Task requirements:
Answer these questions from the caffe2 post:
1. Which methods does the writer use for all image pre-processing?
2. Which three caffe2 source files did the writer go through?
3. Which method does the writer think is used internally to copy a Tensor<CPUContext> to a Tensor<CUDAContext>?

Document text:
This is a long shot, if you think the question is too localized, please do vote to close. I have searched on the caffe2 github repository, opened an issue asking the same question, opened another issue at the caffe2_ccp_tutorials repository because its author seems to understand it best, read the doxygen documentation on caffe2::Tensor and caffe2::CUDAContext,
and even gone through the caffe2 source code, and in specific the tensor.h
, context_gpu.h
and context_gpu.cc
.
I understand that currently caffe2 does not allow copying device memory to a tensor. I am willing to expand the library and do a pull request in order to achieve this. My reason behind this is that I do all image pre-processing using cv::cuda::*
methods which operate on device memory, and as such I think it is clearly a problem doing the pre-processing on the gpu, only to download the result back on the host, and then have it re-uploaded to the network from host to device.
Looking at the constructors of Tensor<Context>
I can see that maybe only
template<class SrcContext , class ContextForCopy >
Tensor (const Tensor< SrcContext > &src, ContextForCopy *context)
might achieve what I want, but I have no idea how to set the <ContextForCopy>
and then use it for construction.
Furthermore, I see that I can construct the Tensor with the correct dimensions, and then maybe using
template <typename T>
T* mutable_data()
I can assign/copy the data.
The data itself is stored in std::vector<cv::cuda::GpuMat
, so I will have to iterate it, and then use either cuda::PtrStepSz
or cuda::PtrStep
to access the underlying device allocated data.
That is the same data that I need to copy/assign into the caffe2::Tensor<CUDAContext>
.
I've been trying to find out how internally the Tensor<CPUContext>
is copied to Tensor<CUDAContext>
since I've seen examples of it, but I can't figure it out, although I think the method used is CopyFrom
. The usual examples as already mentioned, copy from CPU to GPU:
TensorCPU tensor_cpu(...);
TensorCUDA tensor_cuda = workspace.CreateBlob("input")->GetMutable<TensorCUDA>();
tensor_cuda->ResizeLike(tensor_cpu);
tensor_cuda->ShareData(tensor_cpu);
I am quite suprised nobody has run into this task yet, and a brief search yields only one open issue where the author (@peterneher) is asking the same thing more or less.

Data supplied:
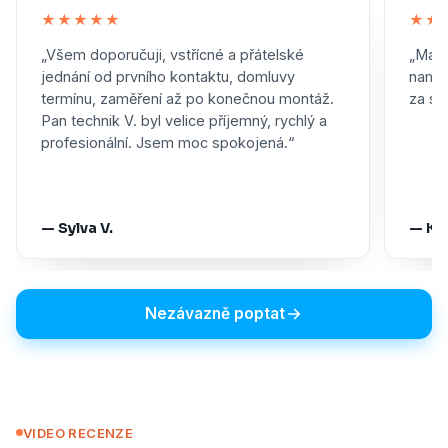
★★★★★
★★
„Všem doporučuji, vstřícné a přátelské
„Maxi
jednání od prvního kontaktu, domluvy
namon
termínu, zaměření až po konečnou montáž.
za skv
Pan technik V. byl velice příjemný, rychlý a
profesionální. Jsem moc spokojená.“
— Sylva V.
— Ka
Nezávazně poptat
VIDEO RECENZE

* * *

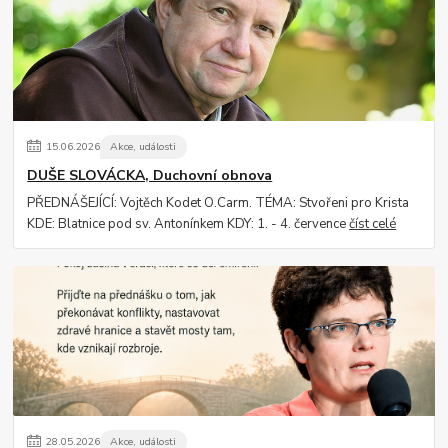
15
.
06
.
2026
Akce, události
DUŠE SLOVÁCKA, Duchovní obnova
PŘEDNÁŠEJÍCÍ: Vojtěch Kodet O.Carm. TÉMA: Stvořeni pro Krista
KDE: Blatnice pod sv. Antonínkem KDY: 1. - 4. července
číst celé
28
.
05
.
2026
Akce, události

Finished task:
1. cv::cuda::* methods, which operate on device memory.
2. tensor.h, context_gpu.h and context_gpu.cc.
3. CopyFrom.